1.1. Challenges to European Security and the Role of OSCE Mediation
The precarious situation in the greater Eurasian region renders the OSCE’s role in guaranteeing peace and stability evermore necessary. Given the increased geopolitical tensions between OSCE participating states however, there seems to be limited space for such an organisation to come to a consensus related to its conflict settlement work.
Switzerland held the OSCE chairmanship in 2014 during the height of the Ukraine Crisis, which brought to the forefront both the potential but also the limitations of the OSCE. The organisation is based on strong foundation through the Helsinki Final Act and the Charter of Paris. Despite the institutional and geopolitical challenges, the OSCE under the Swiss chairmanship managed to tap into its conflict settlement toolbox and set up multilateral mediation structures and processes both on political but also on operational levels. In Eastern Ukraine, the OSCE set up the Special Monitoring Mission to observe the situation on the ground, while the Trilateral Working Group was created to lead the political negotiations. In times of geopolitical tensions, the Swiss chairmanship managed to deescalate the Ukraine Crisis with a creative, inclusive and risk-taking approach as well as its quiet diplomacy. Many of leading Swiss diplomats at the time had a mediation background. However, the recent budget restraints, the limited mandate of the Secretary General, and the nature of rotating chairmanships challenge the organisation’s work in moving from “early warning to early reaction”. As a consensus-based organisation, the OSCE is as strong as its participating states want it to be.

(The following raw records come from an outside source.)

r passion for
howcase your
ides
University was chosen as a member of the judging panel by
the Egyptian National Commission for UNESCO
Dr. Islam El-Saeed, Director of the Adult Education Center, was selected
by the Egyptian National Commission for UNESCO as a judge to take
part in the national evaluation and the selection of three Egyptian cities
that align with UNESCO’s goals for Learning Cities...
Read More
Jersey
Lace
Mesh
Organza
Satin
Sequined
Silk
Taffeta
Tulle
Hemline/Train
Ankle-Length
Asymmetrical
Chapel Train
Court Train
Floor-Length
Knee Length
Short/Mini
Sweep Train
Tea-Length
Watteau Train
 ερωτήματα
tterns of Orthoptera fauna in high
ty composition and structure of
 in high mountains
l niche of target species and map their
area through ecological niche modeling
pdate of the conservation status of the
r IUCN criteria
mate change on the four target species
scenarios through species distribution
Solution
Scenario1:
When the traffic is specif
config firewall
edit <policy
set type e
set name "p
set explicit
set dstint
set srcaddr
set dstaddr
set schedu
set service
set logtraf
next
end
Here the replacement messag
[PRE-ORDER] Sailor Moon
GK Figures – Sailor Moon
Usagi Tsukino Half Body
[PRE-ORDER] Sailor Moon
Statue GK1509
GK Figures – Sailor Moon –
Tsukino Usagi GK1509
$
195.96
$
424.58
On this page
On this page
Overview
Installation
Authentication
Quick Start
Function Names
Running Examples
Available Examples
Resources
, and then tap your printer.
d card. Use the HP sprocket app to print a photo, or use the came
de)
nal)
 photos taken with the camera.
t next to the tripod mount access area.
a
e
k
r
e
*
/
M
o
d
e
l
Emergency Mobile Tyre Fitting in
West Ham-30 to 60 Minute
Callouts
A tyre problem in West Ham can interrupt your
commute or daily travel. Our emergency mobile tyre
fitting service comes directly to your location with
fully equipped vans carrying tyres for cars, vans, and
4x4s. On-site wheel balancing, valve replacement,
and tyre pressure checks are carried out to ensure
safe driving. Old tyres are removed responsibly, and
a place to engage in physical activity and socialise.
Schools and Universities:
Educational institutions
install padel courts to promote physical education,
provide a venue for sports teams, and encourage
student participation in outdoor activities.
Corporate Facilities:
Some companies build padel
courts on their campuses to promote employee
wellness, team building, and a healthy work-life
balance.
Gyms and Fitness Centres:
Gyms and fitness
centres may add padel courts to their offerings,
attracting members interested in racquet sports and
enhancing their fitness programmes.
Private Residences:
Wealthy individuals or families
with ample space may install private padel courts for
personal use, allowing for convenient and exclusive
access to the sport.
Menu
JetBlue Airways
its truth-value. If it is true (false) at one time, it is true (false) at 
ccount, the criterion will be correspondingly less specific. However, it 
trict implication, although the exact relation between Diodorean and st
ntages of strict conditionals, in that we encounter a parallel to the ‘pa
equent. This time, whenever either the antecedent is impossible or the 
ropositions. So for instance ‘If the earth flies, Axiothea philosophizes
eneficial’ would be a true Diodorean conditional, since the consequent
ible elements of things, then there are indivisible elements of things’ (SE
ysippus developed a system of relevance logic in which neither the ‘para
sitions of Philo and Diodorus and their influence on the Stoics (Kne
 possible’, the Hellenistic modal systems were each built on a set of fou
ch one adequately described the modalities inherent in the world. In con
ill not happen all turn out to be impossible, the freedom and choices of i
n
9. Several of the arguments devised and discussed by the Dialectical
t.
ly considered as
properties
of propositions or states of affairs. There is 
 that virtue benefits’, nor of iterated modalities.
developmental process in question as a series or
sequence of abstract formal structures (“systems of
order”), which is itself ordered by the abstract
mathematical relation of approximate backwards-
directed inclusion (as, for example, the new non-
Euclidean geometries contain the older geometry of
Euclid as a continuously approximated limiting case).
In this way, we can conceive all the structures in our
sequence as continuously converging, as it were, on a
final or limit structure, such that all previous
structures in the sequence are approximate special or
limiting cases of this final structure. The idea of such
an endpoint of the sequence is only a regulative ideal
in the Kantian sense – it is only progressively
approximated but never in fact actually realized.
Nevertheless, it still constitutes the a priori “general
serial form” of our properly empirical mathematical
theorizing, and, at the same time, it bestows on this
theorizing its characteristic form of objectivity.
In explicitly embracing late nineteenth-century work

The Russian perspective on the OSCE and its actions in the Ukraine Crisis is not homogenous, reflecting the split in Russian society on the crisis. The crisis represents the largest challenge to European security and global order since the end of the Cold War, with worrying levels of military build-ups and arms race. The Minsk Agreements are deadlocked and have been violated by both sides of the conflict, and there is a lack of implementation mechanisms. A panelist suggested that only an armed OSCE peacekeeping mission, supported by both parties and manned with troops from the Russian as well as the Western camp, could effectively separate the warring factions in Ukraine and allow for the resumption of control of borders. OSCE, however, does not have the in-house knowledge for police operations and planning. Narratives of the Ukrainian conflict are diverging in the West and in Russia, with Russia feeling threatened by EU and NATO expansion, while the West sees Russia as challenging the Helsinki Aquis and acting based on its ‘fortress mentality’ in its sphere of influence. To varying degrees, the Ukraine Crisis has had its impact on the dynamics and the settlement of the protracted conflicts in Transnistria, Abkhazia, South Ossetia and, less so, Nagorno Karabakh. With Abkhazia and South Ossetia signing closer integration agreements with Russia, essentially putting the leadership of these de facto entities in Russian hands, the West speaks of this as a case of “crypto-annexation”. Given the complexity of these protracted conflicts and the growing rift between Russia and the West, prospects of OSCE mediation here remain rather bleak. It was suggested that joint work on common European security issues should allow progress both on the Ukraine conflict settlement but also beyond.
A Panel of Eminent Persons for European Security as a Common Project put forward recommendations for OSCE’s role in conflict prevention and touched upon related challenges in implementing those recommendations. The panel produced two reports in 2015, an Interim Report and a Final Report. Interestingly, the panel still exists and held two conferences on ‘connectivity’ and ‘conflict cycles’ in 2016 to implement the ideas the reports had produced. Another issue is whether the ‘Normandy Group’, comprising Germany, France, Russia and Ukraine, will lose all importance once the German chairmanship comes to an end.
Panelists agreed that the role of the OSCE is as important as ever in these times of crisis and geopolitical tensions in Europe. The principle of consensus is both its strength and weakness. The situation remains challenging for the current German chairmanship, and there is clear need to maintain and strengthen the OSCE, and even to rebuild it as a platform for dialogue and a common security project. All panelists agreed that the conflict in Ukraine is of high importance and will not be solved by itself.